Two, it allowed me to stay hidden from the world, lost in the Chinese jungle.  Thom had very little traceable technology.  Sure he had his microscopes and meters and other botany-related equipment, but none of it was connected to the internet and it was all battery-run.  The only risqué article in his possession was his cell phone, which I never used anyway (who would I call?).  No one could find me if I didn't want them to.

And three, it helped me adjust.  To everything.  Working simply with Thom put everything in the back of my head where I didn't have to deal with it.  After months, I found myself entering normal society without even realizing it—the first incident I fully remember was when I had been making small talk (small talk!) with the cashier at a convenience store while Thom picked up lunch meats and bread.  Casual civilian society suddenly did not seem quite so daunting.

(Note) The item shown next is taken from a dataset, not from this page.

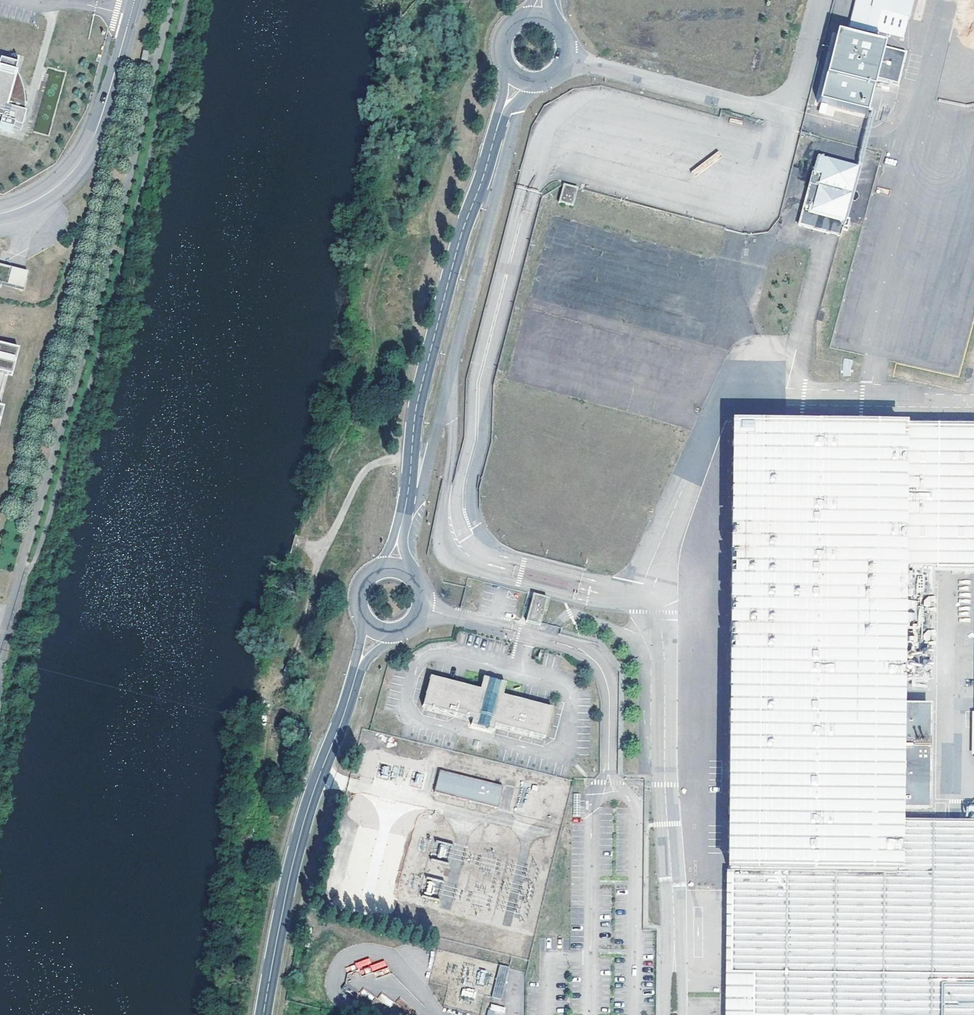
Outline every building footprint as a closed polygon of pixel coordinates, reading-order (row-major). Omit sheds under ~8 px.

The time I spent with Thom was very peaceful.  I enjoyed the work immensely because it took my mind off of things I did not want to think about.  It also took me back to my scholarly roots, sitting in my field of flowers (Chang Wufei in a field of flowers, Maxwell would laugh) with a book or two or half a dozen.

But sometimes, as I bent bamboo back for Thom, I'd think of how Heero could bend steel just as easily.  And I couldn't help but wonder if he ever thought about me.